Hmm, yeah, that's a bit of a kludge, but not too bad for a temporary fix. And it would be easy to implement.

I'm convinced. I'll put that in and let you know when it's in the testing deployment.

davidskalinder commented 4 years ago

Uh so apparently I can't delete any text-select items, even the non-duplicates. I haven't changed anything, so I guess this was happening (in the test version) yesterday and neither of us tested that functionality?

Anyway, if this happens to you, I'm on the case already. If you try deleting something and it works, let me know, cuz that's unexpected at this point...

davidskalinder commented 4 years ago

I guess this was happening (in the test version) yesterday

Yep, I see what I did wrong. Stupid of me not to check regular deletion when I tested. But anyway, easy to fix now that I've caught it.

olderwoman commented 4 years ago

I can test deleting a non-duplicate, but I can’t see the underlying database.

davidskalinder commented 4 years ago

I can test deleting a non-duplicate, but I can’t see the underlying database.

Yeah, don't worry about it, I see what's going wrong (a typo in an if condition)

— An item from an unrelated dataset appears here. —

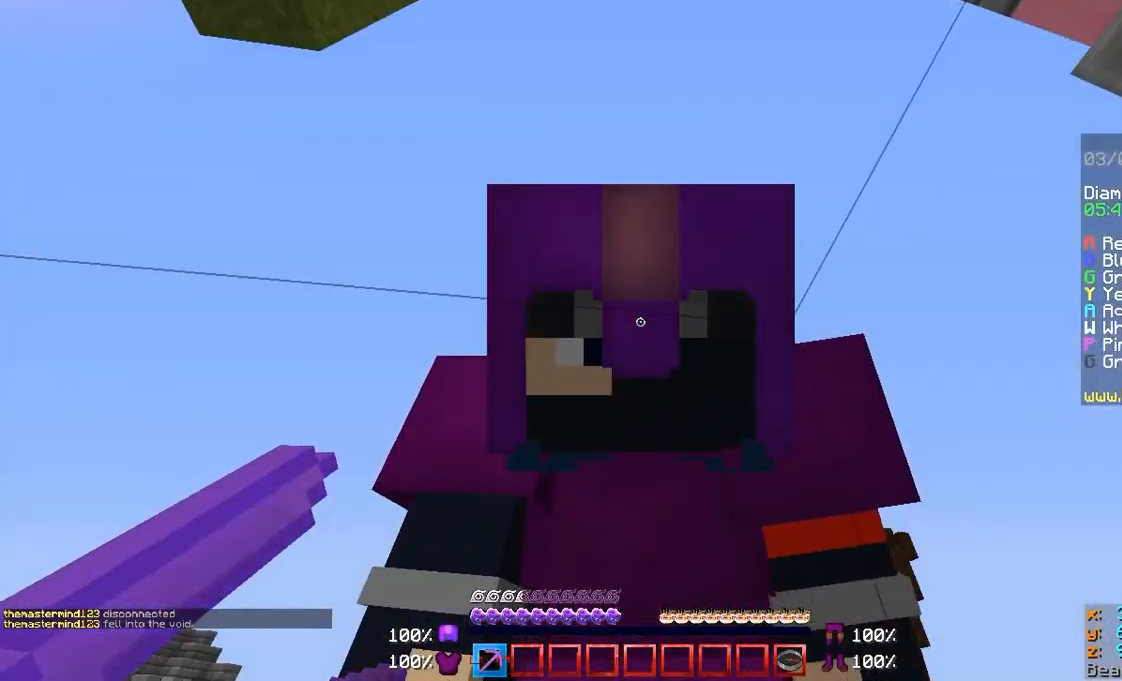
{"keys": [], "mouse": [], "events": []}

olderwoman commented 4 years ago

Ok, I just tried deleting a non-duplicate; didn’t work and the error message at the top changed.

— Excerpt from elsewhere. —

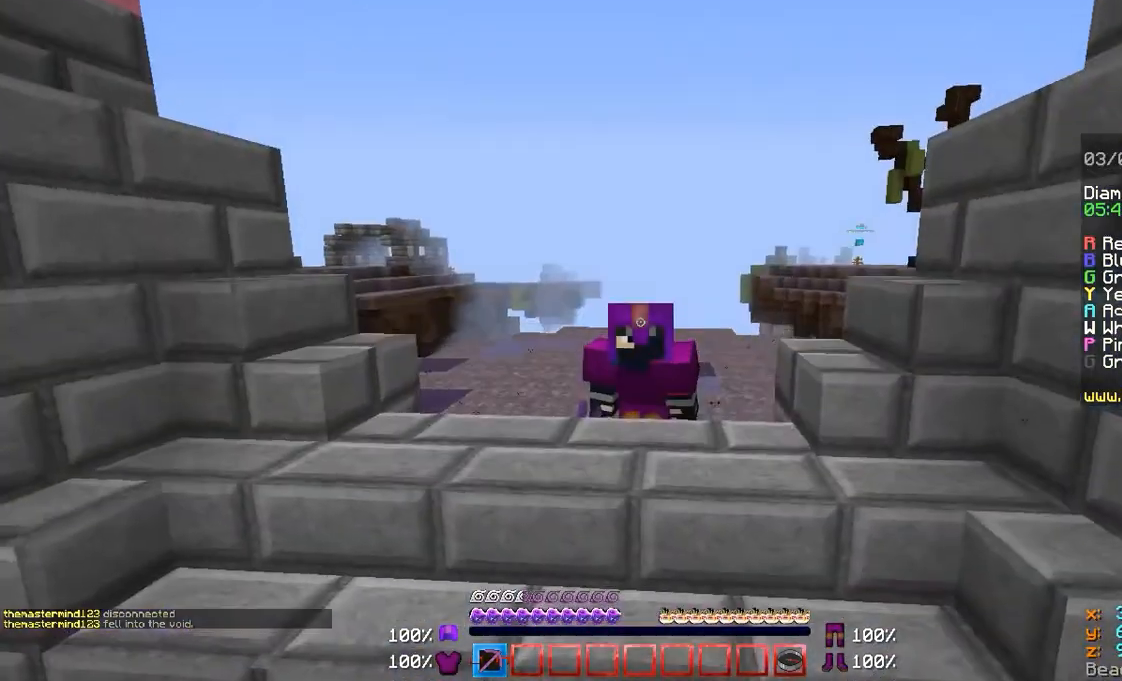
{"keys": ["w"], "mouse": [], "events": [[433, "w", "down"]]}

davidskalinder commented 4 years ago

So here's something I just thought of: is there a chance we don't want to do this at all?

The case I just realized is problematic is if a coder adds something twice and then realizes that both entries were wrong -- for example, she added an actor's name twice to the bystander field. If she had only added it once, she'd just remove it from the bystander field and add it to the actor field; but if she added it twice, the new functionality would mean she couldn't remove it at all.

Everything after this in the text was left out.